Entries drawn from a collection
——

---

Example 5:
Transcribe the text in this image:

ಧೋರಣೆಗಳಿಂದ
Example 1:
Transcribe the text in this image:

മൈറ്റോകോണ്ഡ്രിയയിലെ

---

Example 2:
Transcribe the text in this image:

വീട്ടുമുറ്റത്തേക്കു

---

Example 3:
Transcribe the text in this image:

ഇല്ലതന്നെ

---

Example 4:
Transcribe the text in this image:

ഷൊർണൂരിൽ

——

• [EXERCISE DESCRIPTION]: Please output every line of the material above without changing a single character.

• [PROBLEM SOLUTION]:
---

Example 5:
Transcribe the text in this image:

ಧೋರಣೆಗಳಿಂದ
Example 1:
Transcribe the text in this image:

മൈറ്റോകോണ്ഡ്രിയയിലെ

---

Example 2:
Transcribe the text in this image:

വീട്ടുമുറ്റത്തേക്കു

---

Example 3:
Transcribe the text in this image:

ഇല്ലതന്നെ

---

Example 4:
Transcribe the text in this image:

ഷൊർണൂരിൽ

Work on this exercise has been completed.